Generally, the words "One kingdom must always be mightier than the other," is also an indication that there are only so many places a person can put his energy. A man cannot put all his energy into his job, family and the community. Something's going to have to give. The same goes for one who wants to place equal amounts of attention in both his Torah learning and a graduates degree. Something is always going to have to foot the bill. The only question is: what? The phrase that Rabbi Nechuniah penned so many centuries earlier, "One who does not accept upon himself the yoke of Torah learning must accept the yoke of government duties and worldly cares." is an echo of the above prophecy which Rivka was told concerning Yaakov and Esau.

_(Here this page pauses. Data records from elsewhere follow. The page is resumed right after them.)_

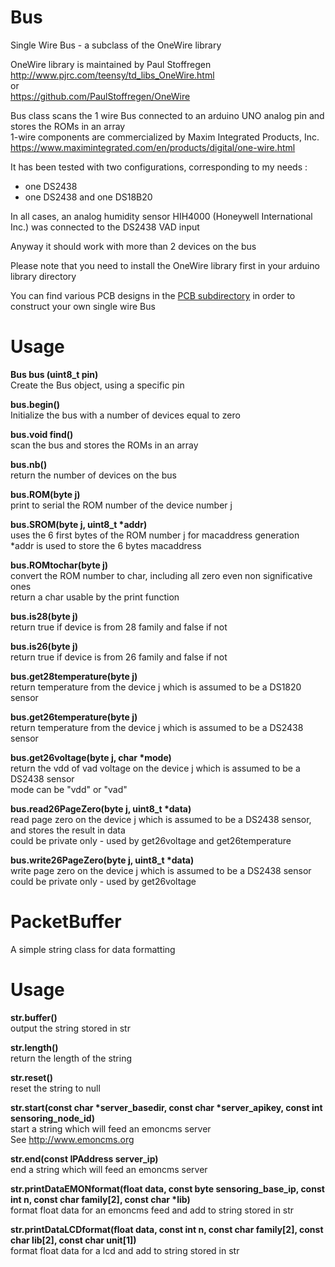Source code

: # Bus

Single Wire Bus - a subclass of the OneWire library

OneWire library is maintained by Paul Stoffregen<br>
http://www.pjrc.com/teensy/td_libs_OneWire.html<br>
or<br>
https://github.com/PaulStoffregen/OneWire

Bus class scans the 1 wire Bus connected to an arduino UNO analog pin and stores the ROMs in an array<br>
1-wire components are commercialized by Maxim Integrated Products, Inc.<br>
https://www.maximintegrated.com/en/products/digital/one-wire.html

It has been tested with two configurations, corresponding to my needs :
- one DS2438
- one DS2438 and one DS18B20<br>

In all cases, an analog humidity sensor HIH4000 (Honeywell International Inc.) was connected to the DS2438 VAD input

Anyway it should work with more than 2 devices on the bus

Please note that you need to install the OneWire library first in your arduino library directory

You can find various PCB designs in the <a href=PCB>PCB subdirectory</a> in order to construct your own single wire Bus

# Usage

<b>Bus bus (uint8_t pin)</b><br>
Create the Bus object, using a specific pin

<b>bus.begin()</b><br>
Initialize the bus with a number of devices equal to zero

<b>bus.void find()</b><br>
scan the bus and stores the ROMs in an array

<b>bus.nb()</b><br>
return the number of devices on the bus

<b>bus.ROM(byte j)</b><br>
print to serial the ROM number of the device number j

<b>bus.SROM(byte j, uint8_t *addr)</b></br>
uses the 6 first bytes of the ROM number j for macaddress generation<br>
*addr is used to store the 6 bytes macaddress<br>

<b>bus.ROMtochar(byte j)</b></br>
convert the ROM number to char, including all zero even non significative ones<br>
return a char usable by the print function

<b>bus.is28(byte j)</b><br>
return true if device is from 28 family and false if not

<b>bus.is26(byte j)</b><br>
return true if device is from 26 family and false if not
  
<b>bus.get28temperature(byte j)</b><br>
return temperature from the device j which is assumed to be a DS1820 sensor

<b>bus.get26temperature(byte j)</b><br>
return temperature from the device j which is assumed to be a DS2438 sensor

<b>bus.get26voltage(byte j, char *mode)</b><br>
return the vdd of vad voltage on the device j which is assumed to be a DS2438 sensor<br>
mode can be "vdd" or "vad"

<b>bus.read26PageZero(byte j, uint8_t *data)</b><br>
read page zero on the device j which is assumed to be a DS2438 sensor, and stores the result in data<br>
could be private only - used by get26voltage and get26temperature
  
<b>bus.write26PageZero(byte j, uint8_t *data)</b><br>
write page zero on the device j which is assumed to be a DS2438 sensor<br>
could be private only - used by get26voltage

# PacketBuffer

A simple string class for data formatting

# Usage

<b>str.buffer()</b><br>
output the string stored in str

<b>str.length()</b></br>
return the length of the string

<b>str.reset()</b></br>
reset the string to null

<b>str.start(const char *server_basedir, const char *server_apikey, const int sensoring_node_id)</b></br>
start a string which will feed an emoncms server<br>
See http://www.emoncms.org

<b>str.end(const IPAddress server_ip)</b></br>
end a string which will feed an emoncms server

<b>str.printDataEMONformat(float data, const byte sensoring_base_ip, const int n, const char family[2], const char *lib)</b></br>
format float data for an emoncms feed and add to string stored in str

<b>str.printDataLCDformat(float data, const int n, const char family[2], const char lib[2], const char unit[1])</b></br>
format float data for a lcd and add to string stored in str
 



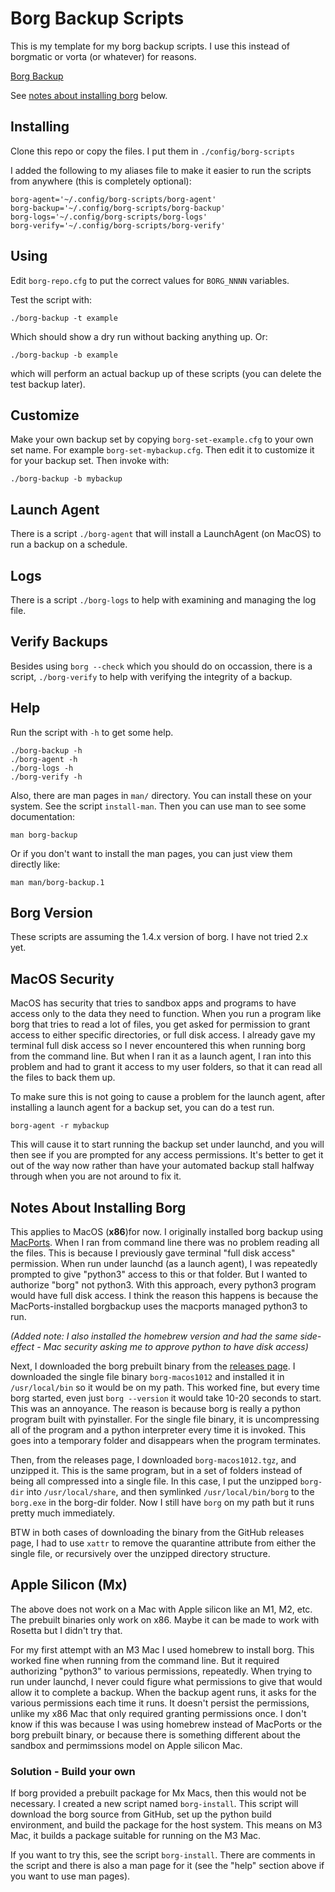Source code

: # Borg Backup Scripts

This is my template for my borg backup scripts. I use this instead of borgmatic
or vorta (or whatever) for reasons.

[Borg Backup](https://borgbackup.readthedocs.io/en/stable/)

See [notes about installing borg](#notes-about-installing-borg) below.

## Installing

Clone this repo or copy the files. I put them in `./config/borg-scripts`

I added the following to my aliases file to make it easier to run the scripts
from anywhere (this is completely optional):

    borg-agent='~/.config/borg-scripts/borg-agent'
    borg-backup='~/.config/borg-scripts/borg-backup'
    borg-logs='~/.config/borg-scripts/borg-logs'
    borg-verify='~/.config/borg-scripts/borg-verify'

## Using

Edit `borg-repo.cfg` to put the correct values for `BORG_NNNN` variables.

Test the script with:

    ./borg-backup -t example

Which should show a dry run without backing anything up. Or:

    ./borg-backup -b example

which will perform an actual backup up of these scripts (you can delete the
test backup later).

## Customize

Make your own backup set by copying `borg-set-example.cfg` to your own set
name. For example `borg-set-mybackup.cfg`. Then edit it to customize it for
your backup set. Then invoke with:

    ./borg-backup -b mybackup

## Launch Agent

There is a script `./borg-agent` that will install a LaunchAgent (on MacOS) to
run a backup on a schedule.

## Logs

There is a script `./borg-logs` to help with examining and managing the log
file.

## Verify Backups

Besides using `borg --check` which you should do on occassion, there is a
script, `./borg-verify` to help with verifying the integrity of a backup.

## Help

Run the script with `-h` to get some help.

    ./borg-backup -h
    ./borg-agent -h
    ./borg-logs -h
    ./borg-verify -h

Also, there are man pages in `man/` directory. You can install these on your
system. See the script `install-man`. Then you can use man to see some
documentation:

    man borg-backup

Or if you don't want to install the man pages, you can just view them directly
like:

    man man/borg-backup.1

## Borg Version

These scripts are assuming the 1.4.x version of borg. I have not tried 2.x yet.

## MacOS Security

MacOS has security that tries to sandbox apps and programs to have access only
to the data they need to function. When you run a program like borg that tries
to read a lot of files, you get asked for permission to grant access to either
specific directories, or full disk access. I already gave my terminal full disk
access so I never encountered this when running borg from the command line. But
when I ran it as a launch agent, I ran into this problem and had to grant it
access to my user folders, so that it can read all the files to back them up.

To make sure this is not going to cause a problem for the launch agent, after
installing a launch agent for a backup set, you can do a test run.

    borg-agent -r mybackup

This will cause it to start running the backup set under launchd, and you will
then see if you are prompted for any access permissions. It's better to get it
out of the way now rather than have your automated backup stall halfway through
when you are not around to fix it.

## Notes About Installing Borg

This applies to MacOS (**x86**)for now. I originally installed borg backup using
[MacPorts](https://www.macports.org). When I ran from command line there was
no problem reading all the files. This is because I previously gave terminal
"full disk access" permission. When run under launchd (as a launch agent), I
was repeatedly prompted to give "python3" access to this or that folder. But I
wanted to authorize "borg" not python3. With this approach, every python3
program would have full disk access. I think the reason this happens is because
the MacPorts-installed borgbackup uses the macports managed python3 to run.

*(Added note: I also installed the homebrew version and had the same
side-effect - Mac security asking me to approve python to have disk access)*

Next, I downloaded the borg prebuilt binary from the
[releases page](https://github.com/borgbackup/borg/releases). I downloaded the
single file binary `borg-macos1012` and installed it in `/usr/local/bin` so it
would be on my path. This worked fine, but every time borg started, even just
`borg --version` it would take 10-20 seconds to start. This was an annoyance.
The reason is because borg is really a python program built with pyinstaller.
For the single file binary, it is uncompressing all of the program and a python
interpreter every time it is invoked. This goes into a temporary folder and
disappears when the program terminates.

Then, from the releases page, I downloaded `borg-macos1012.tgz`, and unzipped
it. This is the same program, but in a set of folders instead of being all
compressed into a single file. In this case, I put the unzipped `borg-dir` into
`/usr/local/share`, and then symlinked `/usr/local/bin/borg` to the `borg.exe`
in the borg-dir folder. Now I still have `borg` on my path but it runs pretty
much immediately.

BTW in both cases of downloading the binary from the GitHub releases page, I
had to use `xattr` to remove the quarantine attribute from either the single
file, or recursively over the unzipped directory structure.

## Apple Silicon (Mx)

The above does not work on a Mac with Apple silicon like an M1, M2, etc. The
prebuilt binaries only work on x86. Maybe it can be made to work with Rosetta
but I didn't try that.

For my first attempt with an M3 Mac I used homebrew to install borg. This
worked fine when running from the command line. But it required authorizing
"python3"  to various permissions, repeatedly. When trying to run under
launchd, I never could figure what permissions to give that would allow it to
complete a backup. When the backup agent runs, it asks for the various
permissions each time it runs. It doesn't persist the permissions, unlike my
x86 Mac that only required granting permissions once. I don't know if this was
because I was using homebrew instead of MacPorts or the borg prebuilt binary,
or because there is something different about the sandbox and permimssions
model on Apple silicon Mac.

### Solution - Build your own

If borg provided a prebuilt package for Mx Macs, then this would not be
necessary. I created a new script named `borg-install`. This script will
download the borg source from GitHub, set up the python build environment, and
build the package for the host system. This means on M3 Mac, it builds a
package suitable for running on the M3 Mac.

If you want to try this, see the script `borg-install`. There are comments in
the script and there is also a man page for it (see the "help" section above if
you want to use man pages).
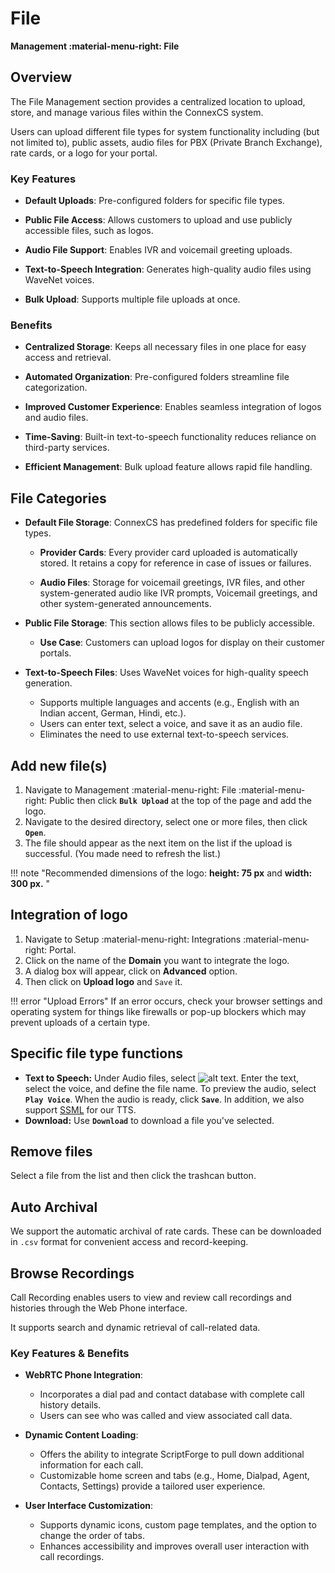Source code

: # File

**Management :material-menu-right: File**

## Overview

The File Management section provides a centralized location to upload, store, and manage various files within the ConnexCS system.

Users can upload different file types for system functionality including (but not limited to), public assets, audio files for PBX (Private Branch Exchange), rate cards, or a logo for your portal.

### Key Features

+ **Default Uploads**: Pre-configured folders for specific file types.

+ **Public File Access**: Allows customers to upload and use publicly accessible files, such as logos.

+ **Audio File Support**: Enables IVR and voicemail greeting uploads.

+ **Text-to-Speech Integration**: Generates high-quality audio files using WaveNet voices.

+ **Bulk Upload**: Supports multiple file uploads at once.

### Benefits

+ **Centralized Storage**: Keeps all necessary files in one place for easy access and retrieval.

+ **Automated Organization**: Pre-configured folders streamline file categorization.

+ **Improved Customer Experience**: Enables seamless integration of logos and audio files.

+ **Time-Saving**: Built-in text-to-speech functionality reduces reliance on third-party services.

+ **Efficient Management**: Bulk upload feature allows rapid file handling.

## File Categories

+ **Default File Storage**: ConnexCS has predefined folders for specific file types.

   + **Provider Cards**: Every provider card uploaded is automatically stored. It retains a copy for reference in case of issues or failures.

   + **Audio Files**: Storage for voicemail greetings, IVR files, and other system-generated audio like IVR prompts, Voicemail greetings, and other system-generated announcements.

+ **Public File Storage**: This section allows files to be publicly accessible.
     + **Use Case**: Customers can upload logos for display on their customer portals.

+ **Text-to-Speech Files**: Uses WaveNet voices for high-quality speech generation.

    + Supports multiple languages and accents (e.g., English with an Indian accent, German, Hindi, etc.).
    + Users can enter text, select a voice, and save it as an audio file.
    + Eliminates the need to use external text-to-speech services.

## Add new file(s)

1. Navigate to Management :material-menu-right: File :material-menu-right: Public then click **`Bulk Upload`** at the top of the page and add the logo.
2. Navigate to the desired directory, select one or more files, then click **`Open`**.
3. The file should appear as the next item on the list if the upload is successful. (You made need to refresh the list.)

!!! note "Recommended dimensions of the logo: **height: 75 px** and **width: 300 px.** "

## Integration of logo

1. Navigate to Setup :material-menu-right: Integrations :material-menu-right: Portal.
2. Click on the name of the **Domain** you want to integrate the logo.
3. A dialog box will appear, click on **Advanced** option.
4. Then click on **Upload logo** and `Save` it.

!!! error "Upload Errors"
    If an error occurs, check your browser settings and operating system for things like firewalls or pop-up blockers which may prevent uploads of a certain type.

## Specific file type functions

* **Text to Speech:** Under Audio files, select ![alt text][texttospeech]. Enter the text, select the voice, and define the file name. To preview the audio, select **`Play Voice`**. When the audio is ready, click **`Save`**. In addition, we also support [SSML](https://cloud.google.com/text-to-speech/docs/ssml) for our TTS.
* **Download:** Use **`Download`** to download a file you've selected.

## Remove files

Select a file from the list and then click the trashcan button.

## Auto Archival

We support the automatic archival of rate cards.
These can be downloaded in `.csv` format for convenient access and record-keeping.

[texttospeech]: /misc/img/texttospeech.png "Text to Speech"

## Browse Recordings

Call Recording enables users to view and review call recordings and histories through the Web Phone interface.

It supports search and dynamic retrieval of call-related data.

### Key Features & Benefits

+ **WebRTC Phone Integration**:
    + Incorporates a dial pad and contact database with complete call history details.
    + Users can see who was called and view associated call data.
+ **Dynamic Content Loading**:
    + Offers the ability to integrate ScriptForge to pull down additional information for each call.
    + Customizable home screen and tabs (e.g., Home, Dialpad, Agent, Contacts, Settings) provide a tailored user experience.

+ **User Interface Customization**:
    + Supports dynamic icons, custom page templates, and the option to change the order of tabs.
    + Enhances accessibility and improves overall user interaction with call recordings.
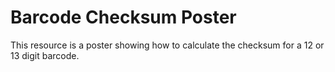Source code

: # Barcode Checksum Poster

This resource is a poster showing how to calculate the checksum for a 12 or 13 digit barcode.

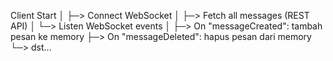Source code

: Client Start
   │
   ├─> Connect WebSocket
   │
   ├─> Fetch all messages (REST API)
   │
   └─> Listen WebSocket events
           │
           ├─> On "messageCreated": tambah pesan ke memory
           ├─> On "messageDeleted": hapus pesan dari memory
           └─> dst...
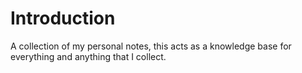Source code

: # Introduction

A collection of my personal notes, this acts as a knowledge base for everything and anything that I collect.
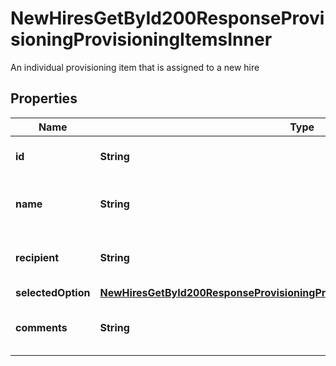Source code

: 

# NewHiresGetById200ResponseProvisioningProvisioningItemsInner

An individual provisioning item that is assigned to a new hire

## Properties

| Name | Type | Description | Notes |
|------------ | ------------- | ------------- | -------------|
|**id** | **String** | Id of the provisioning item |  [optional] |
|**name** | **String** | Category of the provisioning item |  [optional] |
|**recipient** | **String** | Recipient of the provisioning item |  [optional] |
|**selectedOption** | [**NewHiresGetById200ResponseProvisioningProvisioningItemsInnerSelectedOption**](NewHiresGetById200ResponseProvisioningProvisioningItemsInnerSelectedOption.md) |  |  [optional] |
|**comments** | **String** | Comment on the provisioning item |  [optional] |



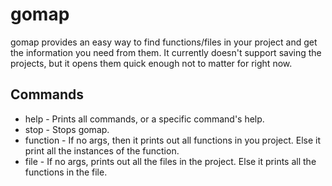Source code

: gomap
=====

gomap provides an easy way to find functions/files in your project and get the information you need from them.
It currently doesn't support saving the projects, but it opens them quick enough not to matter for right now.

Commands
--------
  * help     - Prints all commands, or a specific command's help.
  * stop     - Stops gomap.
  * function - If no args, then it prints out all functions in you project. Else it print all the instances of the function.
  * file     - If no args, prints out all the files in the project. Else it prints all the functions in the file.
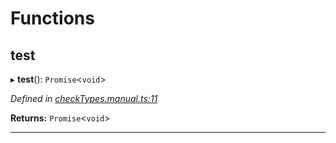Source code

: 

# Functions

<a id="test"></a>

##  test

▸ **test**(): `Promise`<`void`>

*Defined in [checkTypes.manual.ts:11](https://github.com/polkadot-js/api/blob/73a5ea1/packages/api/src/checkTypes.manual.ts#L11)*

**Returns:** `Promise`<`void`>

___

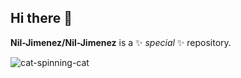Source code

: ## Hi there 👋


**Nil-Jimenez/Nil-Jimenez** is a ✨ _special_ ✨ repository.

![cat-spinning-cat](https://github.com/user-attachments/assets/dec6e330-ea27-4858-b980-f7896a7a81e4)



                                                                                                                              
                                                                                                    


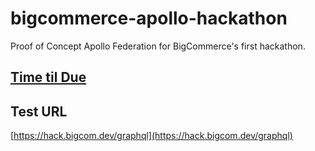 # bigcommerce-apollo-hackathon

Proof of Concept Apollo Federation for BigCommerce's first hackathon.

## [Time til Due](https://free.timeanddate.com/countdown/i8h158tn/n24/cf100/cm0/cu4/ct0/cs0/ca0/cr0/ss0/cac000/cpc000/pcfff/tc66c/fs100/szw320/szh135/tatTime%20left%20to%20Event%20in/tac000/tptTime%20since%20Event%20started%20in/tpc000/mac000/mpc000/iso2022-08-26T11:50:00)

## Test URL
[https://hack.bigcom.dev/graphql](https://hack.bigcom.dev/graphql)
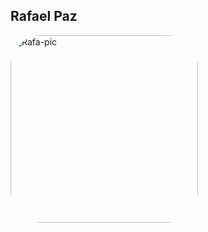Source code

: ## Rafael Paz
<img align="center" alt="Rafa-pic" height="300" style="border-radius:50px;" src="https://data.whicdn.com/images/358797724/original.gif?t=1633232146">
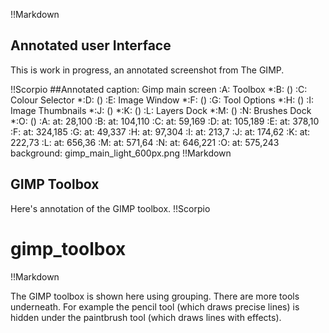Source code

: !!Markdown


## Annotated user Interface

This is work in progress, an annotated screenshot from The GIMP.

!!Scorpio
##Annotated
caption: Gimp main screen
:A: Toolbox
*:B: ()
:C: Colour Selector
*:D: ()
:E: Image Window
*:F: ()
:G: Tool Options
*:H: ()
:I: Image Thumbnails
*:J: ()
*:K: ()
:L: Layers Dock
*:M: ()
:N: Brushes Dock
*:O: ()
:A: at: 28,100
:B: at: 104,110
:C: at: 59,169
:D: at: 105,189
:E: at: 378,10
:F: at: 324,185
:G: at: 49,337
:H: at: 97,304
:I: at: 213,7
:J: at: 174,62
:K: at: 222,73
:L: at: 656,36
:M: at: 571,64
:N: at: 646,221
:O: at: 575,243
background: gimp_main_light_600px.png
!!Markdown


## GIMP Toolbox
Here's annotation of the GIMP toolbox.
!!Scorpio
# gimp_toolbox
!!Markdown

The GIMP toolbox is shown here using grouping.  There are more tools underneath.  For example the pencil tool (which draws precise lines) is hidden under the paintbrush tool (which draws lines with effects).

&nbsp;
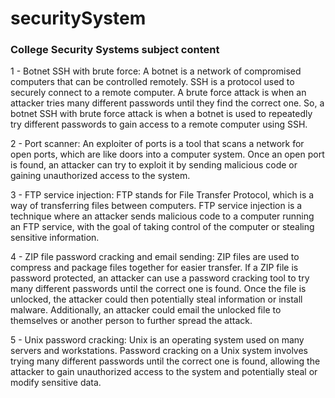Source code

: # securitySystem

<h3>College Security Systems subject content</h3>
<p>
1 - Botnet SSH with brute force: A botnet is a network of compromised computers that can be controlled remotely. SSH is a protocol used to securely connect to a remote computer. A brute force attack is when an attacker tries many different passwords until they find the correct one. So, a botnet SSH with brute force attack is when a botnet is used to repeatedly try different passwords to gain access to a remote computer using SSH.

2 - Port scanner: An exploiter of ports is a tool that scans a network for open ports, which are like doors into a computer system. Once an open port is found, an attacker can try to exploit it by sending malicious code or gaining unauthorized access to the system.

3 - FTP service injection: FTP stands for File Transfer Protocol, which is a way of transferring files between computers. FTP service injection is a technique where an attacker sends malicious code to a computer running an FTP service, with the goal of taking control of the computer or stealing sensitive information.

4 - ZIP file password cracking and email sending: ZIP files are used to compress and package files together for easier transfer. If a ZIP file is password protected, an attacker can use a password cracking tool to try many different passwords until the correct one is found. Once the file is unlocked, the attacker could then potentially steal information or install malware. Additionally, an attacker could email the unlocked file to themselves or another person to further spread the attack.

5 - Unix password cracking: Unix is an operating system used on many servers and workstations. Password cracking on a Unix system involves trying many different passwords until the correct one is found, allowing the attacker to gain unauthorized access to the system and potentially steal or modify sensitive data.

</p>
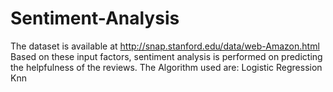 # Sentiment-Analysis
The dataset is available at http://snap.stanford.edu/data/web-Amazon.html
Based on these input factors, sentiment analysis is performed on predicting the helpfulness of the reviews.
The Algorithm used are:
Logistic Regression 
Knn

As individuals, we are more or less responsible for manifesting the kinds of lives we want. If we would like to be Torah scholars, we cannot expect money to scrape itself off the trees. However, Rabbi Nechuniah does tell us that G-d will see to it that our lives are made easier so that if we do desire it we can live like scholars. There won't necessarily be fish eggs for dinner but there will be food on the table. On the flip side, if we make working for out bread the priority, G-d will take a step back and allow us to look after ourselves and essentially, his role in our lives will shrink.
The bottom line is that we make choices and we live with them. That being said, which choices do we need in order to find ourselves living the lives we want?